** Opening Records for this exercise block **

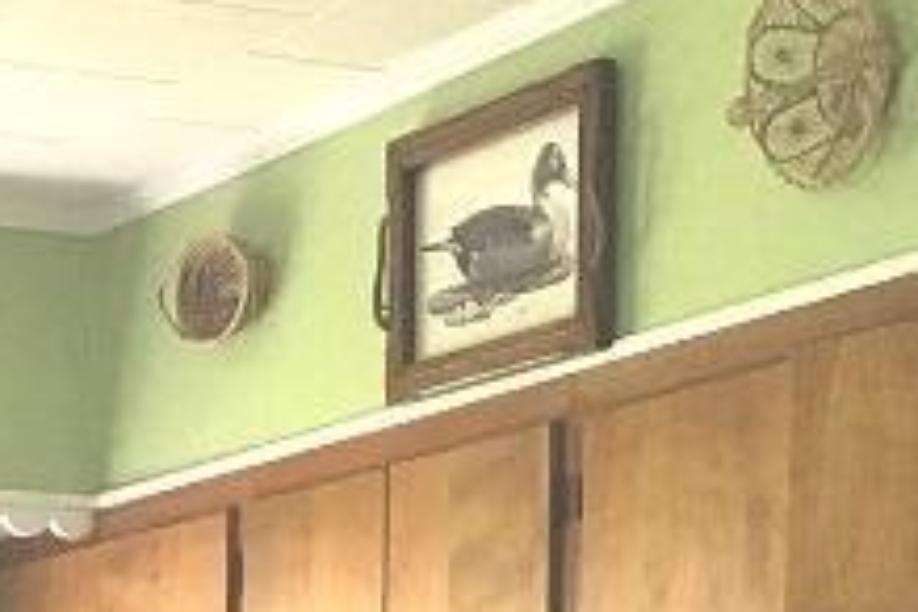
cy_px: 1396
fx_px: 3519
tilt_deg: -5.6
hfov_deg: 14.7
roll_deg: +0.4
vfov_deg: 9.1
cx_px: 63
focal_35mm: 138
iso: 25
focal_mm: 4.15
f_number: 2.2
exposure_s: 1/30
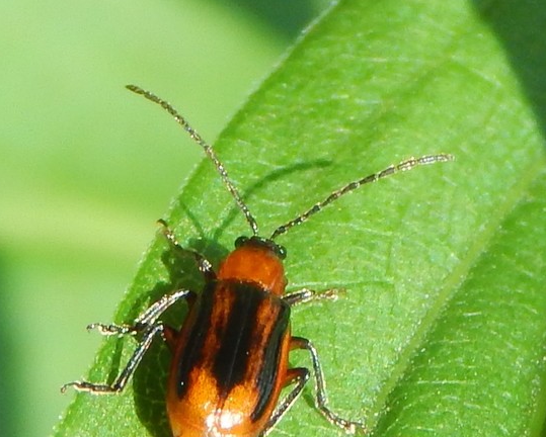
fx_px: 3994
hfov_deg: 7.8
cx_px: 251
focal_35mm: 247
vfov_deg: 6.3
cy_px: 283
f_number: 5.1
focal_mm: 28.7
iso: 160
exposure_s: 1/250
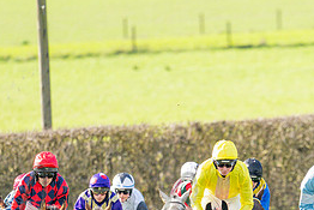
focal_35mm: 1147
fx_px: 10009
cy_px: 256
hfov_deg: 1.8
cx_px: 314
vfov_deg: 1.2
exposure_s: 1/2500
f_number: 4.5
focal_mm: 400
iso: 800
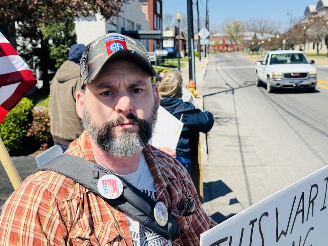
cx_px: 164
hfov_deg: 39.7
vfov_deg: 30.3
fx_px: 455
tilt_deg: -9.6
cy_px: 123
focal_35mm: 48
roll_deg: -0.1
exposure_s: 1/3817
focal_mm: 6.76
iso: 64
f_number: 1.78
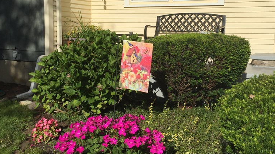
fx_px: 306
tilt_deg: -4.5
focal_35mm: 42
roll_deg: -1.6
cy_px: 52
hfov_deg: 48.2
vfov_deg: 28.2
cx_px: 155
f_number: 2.2
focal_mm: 4.15
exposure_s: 1/3968
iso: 32
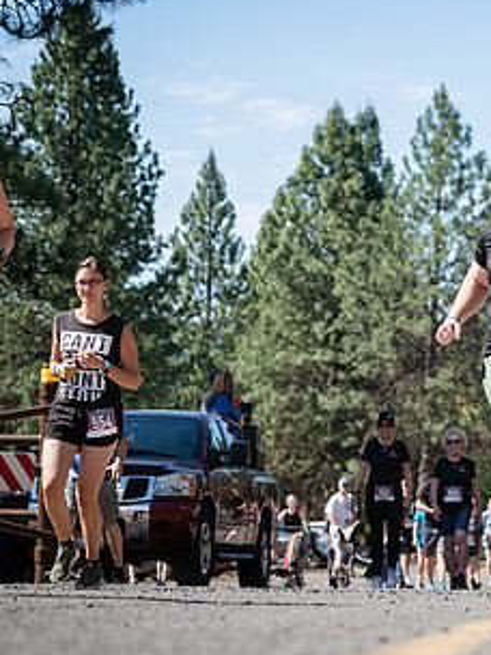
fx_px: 2572
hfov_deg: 10.7
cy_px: 285
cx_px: 573
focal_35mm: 136
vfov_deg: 14.5
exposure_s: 1/500
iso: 100
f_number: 4
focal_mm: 74
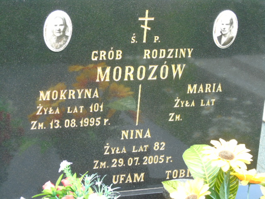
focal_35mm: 124
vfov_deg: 12.0
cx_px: 132
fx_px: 949
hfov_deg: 15.9
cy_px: 100
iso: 80
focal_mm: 22
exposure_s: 1/60
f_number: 4.6
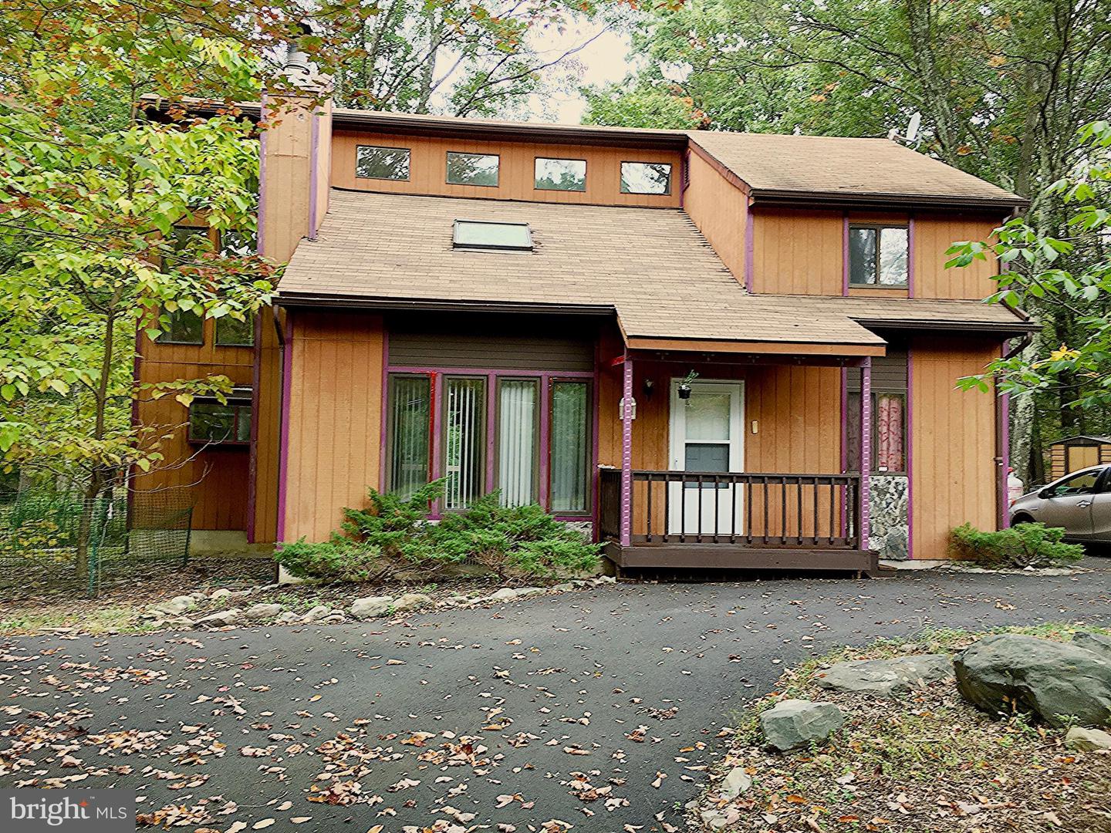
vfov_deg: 48.2
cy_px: 416
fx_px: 931
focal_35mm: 29
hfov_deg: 61.7
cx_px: 556
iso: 25
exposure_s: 1/60
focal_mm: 4.15
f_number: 2.2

** Closing Records for this exercise block **

### Prompt
Once the pictures are set aside, retype the rest of the listing exactly.

### Solution below
cy_px: 1396
fx_px: 3519
tilt_deg: -5.6
hfov_deg: 14.7
roll_deg: +0.4
vfov_deg: 9.1
cx_px: 63
focal_35mm: 138
iso: 25
focal_mm: 4.15
f_number: 2.2
exposure_s: 1/30
fx_px: 3994
hfov_deg: 7.8
cx_px: 251
focal_35mm: 247
vfov_deg: 6.3
cy_px: 283
f_number: 5.1
focal_mm: 28.7
iso: 160
exposure_s: 1/250
focal_35mm: 1147
fx_px: 10009
cy_px: 256
hfov_deg: 1.8
cx_px: 314
vfov_deg: 1.2
exposure_s: 1/2500
f_number: 4.5
focal_mm: 400
iso: 800
cx_px: 164
hfov_deg: 39.7
vfov_deg: 30.3
fx_px: 455
tilt_deg: -9.6
cy_px: 123
focal_35mm: 48
roll_deg: -0.1
exposure_s: 1/3817
focal_mm: 6.76
iso: 64
f_number: 1.78
fx_px: 306
tilt_deg: -4.5
focal_35mm: 42
roll_deg: -1.6
cy_px: 52
hfov_deg: 48.2
vfov_deg: 28.2
cx_px: 155
f_number: 2.2
focal_mm: 4.15
exposure_s: 1/3968
iso: 32
fx_px: 2572
hfov_deg: 10.7
cy_px: 285
cx_px: 573
focal_35mm: 136
vfov_deg: 14.5
exposure_s: 1/500
iso: 100
f_number: 4
focal_mm: 74
focal_35mm: 124
vfov_deg: 12.0
cx_px: 132
fx_px: 949
hfov_deg: 15.9
cy_px: 100
iso: 80
focal_mm: 22
exposure_s: 1/60
f_number: 4.6
vfov_deg: 48.2
cy_px: 416
fx_px: 931
focal_35mm: 29
hfov_deg: 61.7
cx_px: 556
iso: 25
exposure_s: 1/60
focal_mm: 4.15
f_number: 2.2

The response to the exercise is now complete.